Washington Post county-by-county election results
Well, one longtime question in the field of political science appears settled. Do campaigns make a difference, or do voters vote pretty much the way they would even if there were no campaigns? As Matt Ladner puts it: “The Obama campaign worked their math problem with masterful precision…The narrow national popular vote majority plus the lopsided electoral college result is a testament to the effectiveness of the Obama campaign.”
Worthwhile reflections from Michael Barone and Arthur Brooks on the election. Barone (written on election day before the results were known):
Bill Bishop highlighted the political consequences of this in his 2008 book “The Big Sort.” He noted that in 1976, only 27 percent of voters lived in counties carried by one presidential candidate by 20 percent or more. In 2004, nearly twice as many, 48 percent, lived in these landslide counties. That percentage may be even higher this year…
Americans have faced this before. This has been a culturally diverse land from its Colonial beginnings. The mid-20th-century cultural cohesiveness was the exception, not the rule.
We used to get along by leaving each other alone. The Founders established a limited government, neutral on religion, allowing states, localities and voluntary associations to do much of society’s work. Even that didn’t always work: We had a Civil War.
An enlarged federal government didn’t divide mid-20th-century Americans, except on civil rights issues. Otherwise there was general agreement about the values government should foster.
Now the Two Americas disagree, sharply. Government decisions enthuse one and enrage the other. The election may be over, but the Two Americas are still not on speaking terms.
With the Legislature divided on party lines and a president holding only a tenuous mandate, we have a recipe for gridlock…
Gridlock today is especially corrosive because of the enormity of the challenges we face—and the urgency of solving our problems…

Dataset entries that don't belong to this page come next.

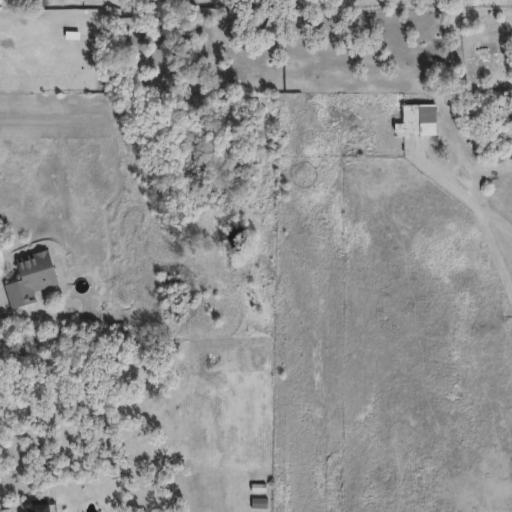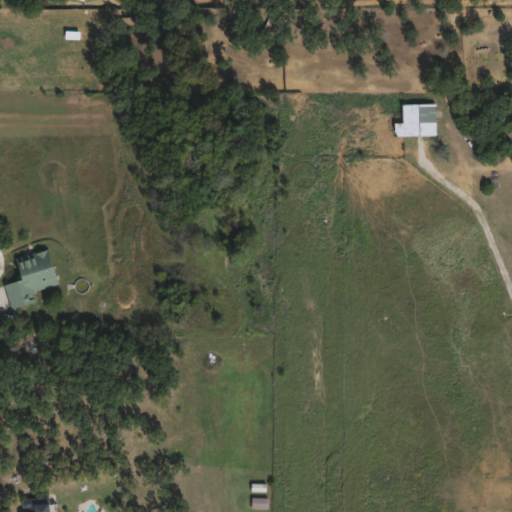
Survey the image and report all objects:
building: (413, 119)
building: (414, 119)
building: (27, 276)
building: (28, 277)
building: (35, 503)
building: (35, 504)
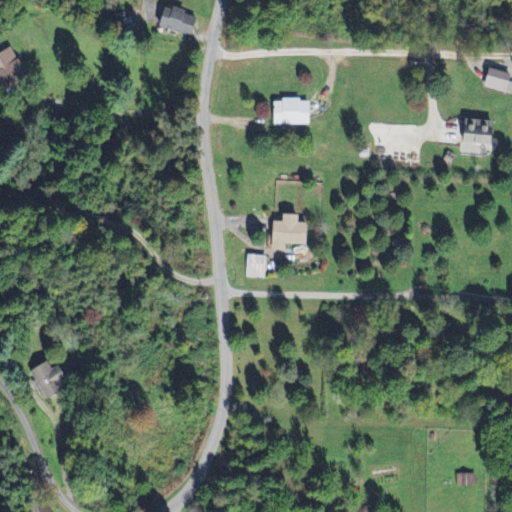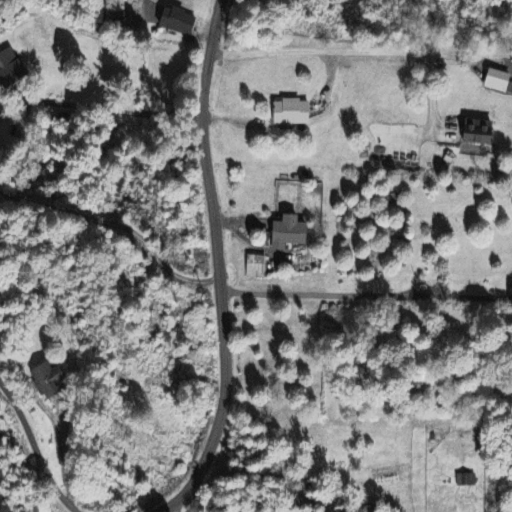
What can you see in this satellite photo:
building: (175, 22)
road: (360, 57)
building: (10, 69)
building: (495, 81)
road: (116, 109)
building: (290, 113)
building: (475, 133)
road: (115, 234)
building: (255, 267)
road: (366, 296)
road: (224, 381)
building: (465, 481)
road: (173, 510)
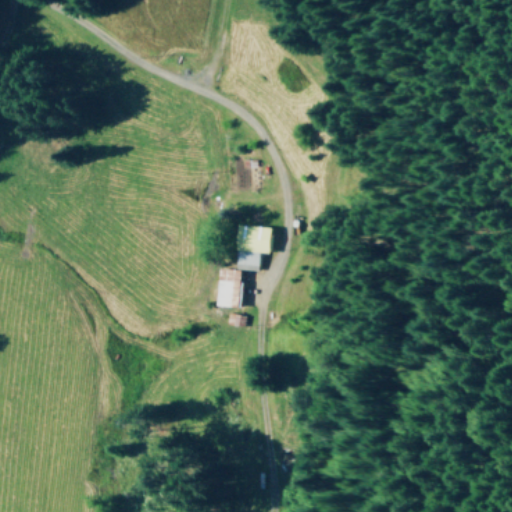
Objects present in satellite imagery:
building: (248, 243)
road: (189, 253)
building: (225, 285)
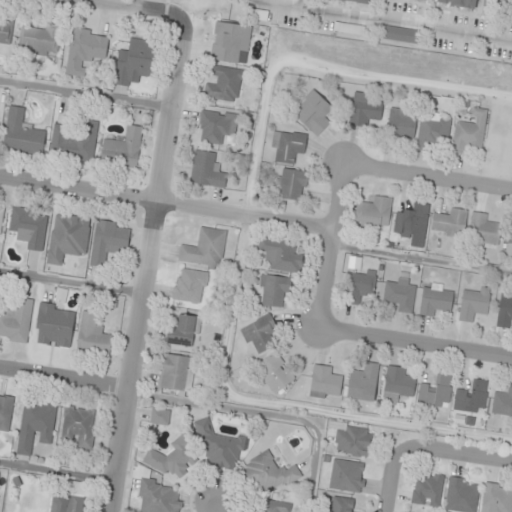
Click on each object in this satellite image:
road: (137, 3)
road: (302, 3)
road: (140, 6)
building: (257, 14)
road: (385, 20)
building: (349, 28)
building: (4, 31)
building: (5, 32)
building: (400, 34)
building: (37, 39)
building: (40, 40)
building: (230, 43)
building: (83, 49)
building: (85, 50)
building: (133, 62)
building: (135, 62)
building: (225, 84)
road: (86, 93)
building: (365, 109)
building: (313, 113)
building: (399, 124)
building: (216, 126)
building: (433, 131)
building: (470, 133)
building: (20, 134)
building: (22, 134)
building: (72, 142)
building: (74, 142)
building: (287, 146)
building: (123, 148)
building: (121, 149)
building: (207, 170)
road: (429, 177)
building: (291, 184)
road: (168, 202)
building: (1, 212)
building: (374, 213)
building: (1, 216)
building: (450, 223)
building: (413, 224)
building: (29, 226)
building: (29, 227)
building: (483, 231)
building: (65, 237)
building: (68, 237)
building: (106, 241)
building: (108, 241)
building: (509, 242)
road: (333, 245)
building: (205, 248)
building: (281, 256)
road: (145, 265)
building: (190, 285)
building: (359, 287)
building: (273, 291)
building: (400, 294)
building: (435, 299)
building: (473, 303)
building: (505, 310)
building: (15, 321)
building: (17, 322)
building: (52, 325)
building: (54, 326)
building: (184, 331)
building: (260, 333)
building: (92, 335)
building: (90, 336)
road: (417, 342)
building: (177, 373)
building: (275, 373)
road: (64, 379)
building: (324, 382)
building: (363, 382)
building: (397, 385)
building: (436, 393)
building: (471, 399)
building: (503, 402)
building: (4, 409)
building: (6, 410)
building: (160, 417)
building: (34, 426)
building: (36, 426)
building: (76, 426)
building: (79, 427)
building: (351, 439)
building: (219, 446)
road: (456, 457)
building: (168, 461)
building: (268, 473)
building: (347, 476)
road: (395, 480)
building: (427, 490)
building: (461, 495)
building: (157, 497)
building: (496, 498)
building: (66, 504)
building: (68, 504)
building: (341, 505)
building: (273, 506)
road: (216, 507)
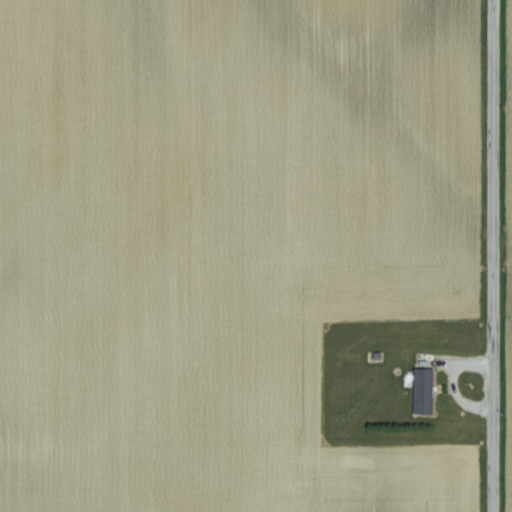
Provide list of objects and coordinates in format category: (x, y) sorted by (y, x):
road: (494, 256)
building: (425, 390)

Getting beyond gridlock, though, will require compromise. To some, this may sound like surrender. It need not be. For instance, pro-growth comprehensive tax reform that is revenue neutral (or even revenue reducing) can help grow the economy while decreasing the Byzantine complexity of America’s tax code. It may mean giving up some of the welfare transfers that the left loves and the deductions that the right loves; but each side will have to give up some sacred cows. It need not mean increasing tax rates of giving the government beast more sustenance.
But compromise on core principles is never acceptable. Ultimately, no compromise is worth making if it undermines free enterprise, allows the continued and unchecked expansion of the state, or furthers the notion that Washington can or should pick economic winners and losers. In other words, we can build on truths shared between parties and ideologies on policy issues. But we cannot have compromise between the majority who support American free enterprise and the minority who wish to see it fail.
Finding common ground on policy while standing firm on principle is the grand political tradition of our republic. Our founders, who were greatly divided on the important policy questions of their day from tariffs to federalism, did not waver in their commitment to limited government and individual liberty. The moral covenant between government and the people established by the Declaration of Independence and reflected in the immortal phrase “life, liberty, and the pursuit of happiness” was not up for negotiation.